The PORTEC 3 endometrial cancer trial has been ten years in the making but now provides insights into better treatments. Better treatments improve lives.
The PORTEC-3 trial studied the value of additional treatment given after hysterectomy to women who were at high-risk of relapse after surgery because of the stage or disease characteristics of their cancer. The trial sought to determine whether women who have high-risk endometrial cancer have better outcomes when treated with post-operative radiation plus chemotherapy compared with the current standard of post-operative radiation alone.
A total of 660 women participated on the trial, which was active at 103 sites internationally.

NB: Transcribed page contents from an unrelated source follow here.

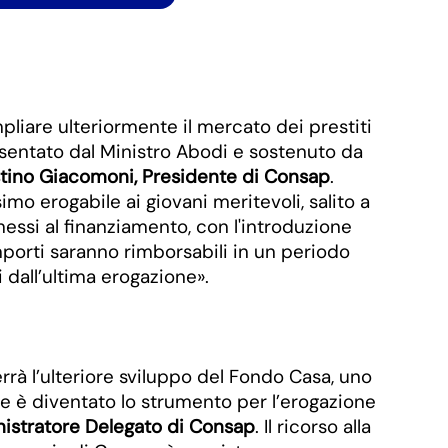
liare ulteriormente il mercato dei prestiti
sentato dal Ministro Abodi e sostenuto da
tino Giacomoni, Presidente di Consap
.
mo erogabile ai giovani meritevoli, salito a
mmessi al finanziamento, con l'introduzione
importi saranno rimborsabili in un periodo
dall’ultima erogazione».
rà l’ulteriore sviluppo del Fondo Casa, uno
he è diventato lo strumento per l’erogazione
istratore Delegato di Consap
. Il ricorso alla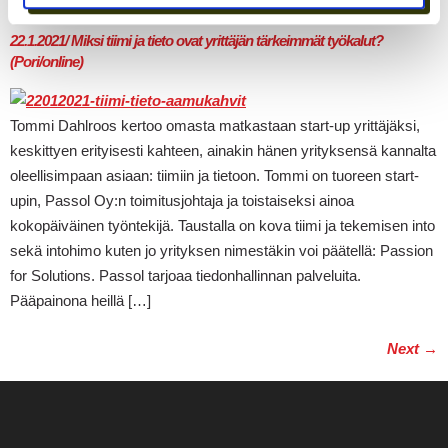
22.1.2021/ Miksi tiimi ja tieto ovat yrittäjän tärkeimmät työkalut?
(Pori/online)
Tommi Dahlroos kertoo omasta matkastaan start-up yrittäjäksi,
keskittyen erityisesti kahteen, ainakin hänen yrityksensä kannalta
oleellisimpaan asiaan: tiimiin ja tietoon. Tommi on tuoreen start-
upin, Passol Oy:n toimitusjohtaja ja toistaiseksi ainoa
kokopäiväinen työntekijä. Taustalla on kova tiimi ja tekemisen into
sekä intohimo kuten jo yrityksen nimestäkin voi päätellä: Passion
for Solutions. Passol tarjoaa tiedonhallinnan palveluita.
Pääpainona heillä […]
Next
→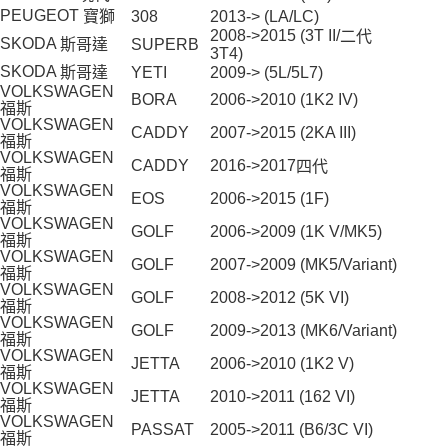
５．嚴禁一人註冊多個帳號或使用他人資訊註冊。若發現惡意使用之情形，
PEUGEOT
寶獅
308
2013-> (LA/LC)
恩沛科技股份有限公司將有權停止該用戶之使用額度並採取法律行動。
2008->2015 (3T II/
二代
SKODA
斯哥達
SUPERB
3T4)
SKODA
斯哥達
YETI
2009-> (5L/5L7)
VOLKSWAGEN
BORA
2006->2010 (1K2 IV)
福斯
VOLKSWAGEN
CADDY
2007->2015 (2KA III)
福斯
VOLKSWAGEN
CADDY
2016->2017
四代
福斯
VOLKSWAGEN
EOS
2006->2015 (1F)
福斯
VOLKSWAGEN
GOLF
2006->2009 (1K V/MK5)
福斯
VOLKSWAGEN
GOLF
2007->2009 (MK5/Variant)
福斯
VOLKSWAGEN
GOLF
2008->2012 (5K VI)
福斯
VOLKSWAGEN
GOLF
2009->2013 (MK6/Variant)
福斯
VOLKSWAGEN
JETTA
2006->2010 (1K2 V)
福斯
VOLKSWAGEN
JETTA
2010->2011 (162 VI)
福斯
VOLKSWAGEN
PASSAT
2005->2011 (B6/3C VI)
福斯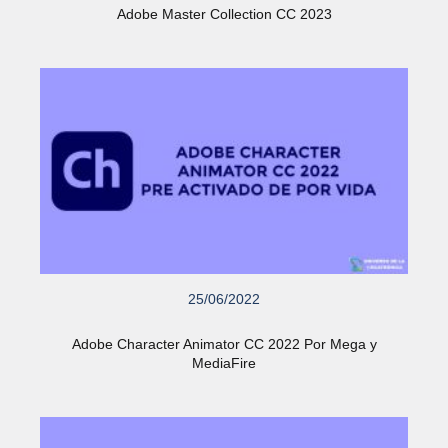
Adobe Master Collection CC 2023
25/06/2022
Adobe Character Animator CC 2022 Por Mega y
MediaFire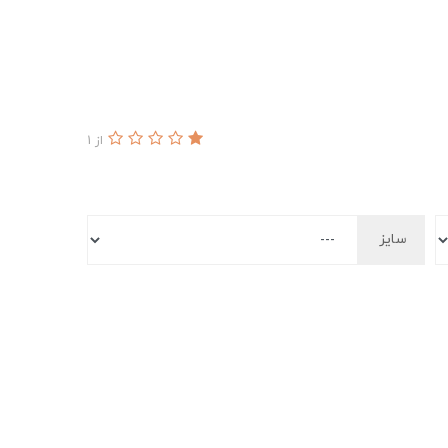
از 1
سایز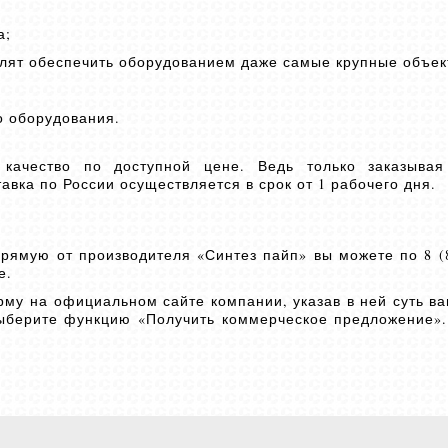
а;
олят обеспечить оборудованием даже самые крупные объек
о оборудования.
качество по доступной цене. Ведь только заказыва
авка по России осуществляется в срок от 1 рабочего дня.
ямую от производителя «Синтез пайп» вы можете по 8 (80
е.
му на официальном сайте компании, указав в ней суть ва
выберите функцию «Получить коммерческое предложение»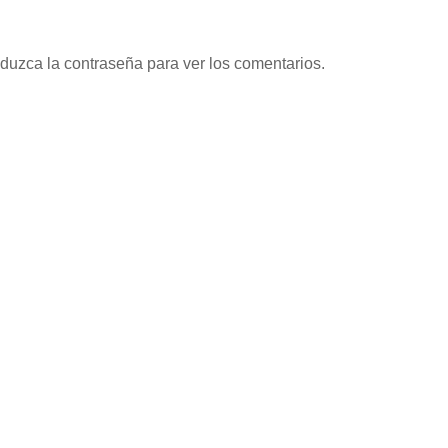
oduzca la contraseña para ver los comentarios.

Trialled endometrial cancer intervention
Participants were randomly assigned to one of two groups. Both groups received the standard treatment of radiation to the pelvic region, while one group also received chemotherapy (cisplatin) at the same time as radiation, followed by 4 cycles of adjuvant chemotherapy (carboplatin and paclitaxel).
Women receiving radiation and chemotherapy were treated for minimum of five months. Women receiving radiation alone were treated for a period of six to eight weeks. All participants were monitored for an average of 5 years.
Outcomes
The main outcomes assessed were overall survival and failure free survival. Overall survival is the main outcome researchers seek to improve and is defined as the length time from when you are diagnosed with the cancer to the time you die, from whatever cause (eg a heart attack, the cancer). Failure-free survival is defined as being alive without relapse, or death from endometrial cancer.
The trial found that the additional treatment did not improve overall survival. However, the rate of failure free survival was improved. In particular, those women with locally advanced (stage 3) disease were significantly less likely to relapse within five years of diagnosis if they received both radiation plus chemotherapy compared with the women who received radiation alone. The rate of 5 year failure free survival for stage 3 patients was 69% for those women who received the additional chemotherapy treatment compared to 58% for those who received post-operative radiotherapy alone. The women who received radiation and chemotherapy also experienced greater toxicity including low blood counts, fatigue, diarrhoea and peripheral neuropathy, which causes numbness and pain in the feet and sometimes the hands. However, by 12 months all severe side effects had recovered apart from peripheral neuropathy, which continued to be a significant after 3 years in 8% of the women who received the additional chemotherapy compared to 1% who received post-operative radiotherapy alone.
“Women who received both radiation and chemotherapy in the PORTEC3 trial were less likely to have their cancer relapse, although there was no improvement in the number of women who survived five years from diagnosis. The main benefit was seen in women with stage 3 disease who were at the highest risk of their disease relapsing” said Professor Linda Mileshkin, one of the ANZGOG leaders on the trial.
It is important to understand that trials look at different types of survival and “overall survival” is the main one we seek to improve. This is the time from when you are diagnosed with the cancer to the time you die, from whatever cause (eg a heart attack, the cancer). PORTEC-3 showed an improvement in “failure-free survival”, which is the time from diagnosis to the cancer returning or death from the cancer. It is still an important result given that if the cancer returns it may not be possible to cure it.
ANZGOG conducted a patient preference study among the women participating in PORTEC-3 and found that most patients rated a 5% survival improvement sufficient to make chemotherapy worthwhile.
Implications
For women with stage I–II endometrial cancer this new schedule of additional treatment is not recommended because these women generally did well with post-operative radiotherapy alone.
In view of the higher risk of recurrence among women with stage III disease, radiation and chemotherapy can be considered, and the potential benefits and risks should be individually discussed.
“The trial results did show a significant benefit from the additional treatment option in women with stage III endometrial cancer – in terms of making it less likely that their cancer would come back. But given overall survival is not significantly better and the treatment can have side-effects, individual patient counselling is essential” said Professor Mileshkin.
“The trial results did show a significant benefit from the additional treatment option in women with stage III endometrial cancer – in terms of making it less likely that their cancer would come back. But given overall survival is not significantly better and the treatment can have side-effects, individual patient counselling is essential” said Professor Mileshkin.
PORTEC-3 was a multicentre trial with strong international collaboration among six participating groups, led internationally by the Dutch Cooperative Gynecologic Oncology Group and in Australia by ANZGOG.